Intestinal parasites are my companion in Costa Rica. Every six months or so I make a trip to the pharmacy and ask for pastillas antiparasiticos. The most common over-the-counter pill is the anti-protozoal agent Nitazoxanide: two pills a day for three days to treat an array of intestinal parasites. The pills scour your digestive system, wiping out nematodes, cestodes, and helminths, as well as various protozoa with exotic names such as Cryptosporidium parvum, Giardia lamblia, and Entamoeba histolytica.
My body always lets me know when it is time for a treatment. The first sign is a growling stomach within a half hour of finishing a meal. Next comes fatigue, dull headaches, and irregular sleep patterns. My auto-diagnosis is made official the first time I sprint to the bathroom for a total diarrheic bowel evacuation soon after eating. Finally comes an errand to town to buy the magic pills that bring relief. Right now I am halfway through the dosage and my digestive system is settling back to normal.

Over thirty years ago, I had emergency surgery in the Pérez Zeledón hospital to remove an ulcerating parasite from my intestines. I had been sick off and on for the previous month, but it was not until the pain in my gut rendered me almost immobile that I went to the hospital. Had I waited another day I might have died. Within a few hours of admission, doctors sliced me open and extracted the offending two-inch by five-inch parasite.
The explanation was a complicated cycle that included rats, slugs, feces, flies, and bad luck. The flies deposited microscopic larvae on unrefrigerated and unwashed fruits or vegetables, which then passed into my digestive system when eaten. It lodged in my intestines, gradually growing until it had to be surgically removed. Since then, I have religiously washed fruits and vegetables before consuming them as part of an overall program of monitoring my gut health.
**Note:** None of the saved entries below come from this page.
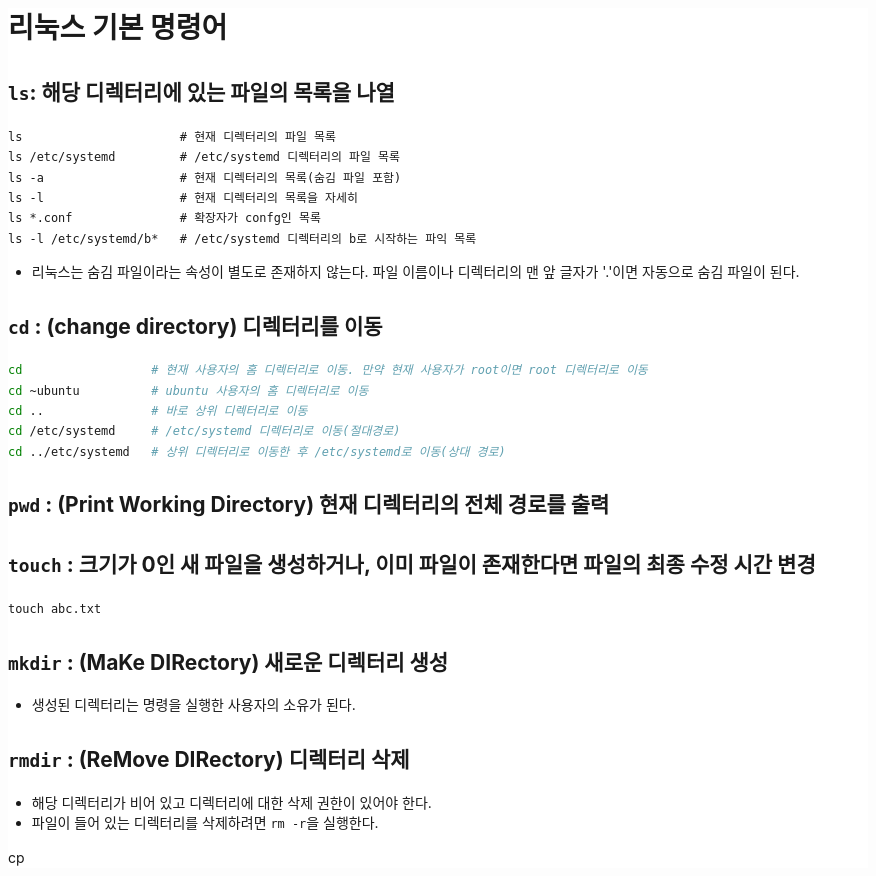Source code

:

# 리눅스 기본 명령어

## `ls`: 해당 디렉터리에 있는 파일의 목록을 나열

```shell
ls						# 현재 디렉터리의 파일 목록
ls /etc/systemd			# /etc/systemd 디렉터리의 파일 목록
ls -a					# 현재 디렉터리의 목록(숨김 파일 포함)
ls -l					# 현재 디렉터리의 목록을 자세히
ls *.conf				# 확장자가 confg인 목록
ls -l /etc/systemd/b*	# /etc/systemd 디렉터리의 b로 시작하는 파익 목록
```

* 리눅스는 숨김 파일이라는 속성이 별도로 존재하지 않는다. 파일 이름이나 디렉터리의 맨 앞 글자가 '.'이면 자동으로 숨김 파일이 된다.

## `cd` : (change directory) 디렉터리를 이동

```sh
cd					# 현재 사용자의 홈 디렉터리로 이동. 만약 현재 사용자가 root이면 root 디렉터리로 이동
cd ~ubuntu			# ubuntu 사용자의 홈 디렉터리로 이동
cd ..				# 바로 상위 디렉터리로 이동
cd /etc/systemd		# /etc/systemd 디렉터리로 이동(절대경로)
cd ../etc/systemd	# 상위 디렉터리로 이동한 후 /etc/systemd로 이동(상대 경로)
```



## `pwd` : (Print Working Directory) 현재 디렉터리의 전체 경로를 출력



## `touch` : 크기가 0인 새 파일을 생성하거나, 이미 파일이 존재한다면 파일의 최종 수정 시간 변경

```shell
touch abc.txt
```



## `mkdir` : (MaKe DIRectory) 새로운 디렉터리 생성

* 생성된 디렉터리는 명령을 실행한 사용자의 소유가 된다.



## `rmdir` : (ReMove DIRectory) 디렉터리 삭제

* 해당 디렉터리가 비어 있고 디렉터리에 대한 삭제 권한이 있어야 한다.
* 파일이 들어 있는 디렉터리를 삭제하려면 `rm -r`을 실행한다.

cp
These maladies seem common only to people not originally from Costa Rica. My three adult kids, all born and raised here, have never had this issue. Nor has my Tica wife, nor any of her family, nor anyone else I know, save a few other gringos. For me it is like clockwork. Every half year, just when the thought of intestinal parasites has vanished from my mind, they return. And every half year, I return to the pharmacist and give thanks to science and medicine for providing the cure.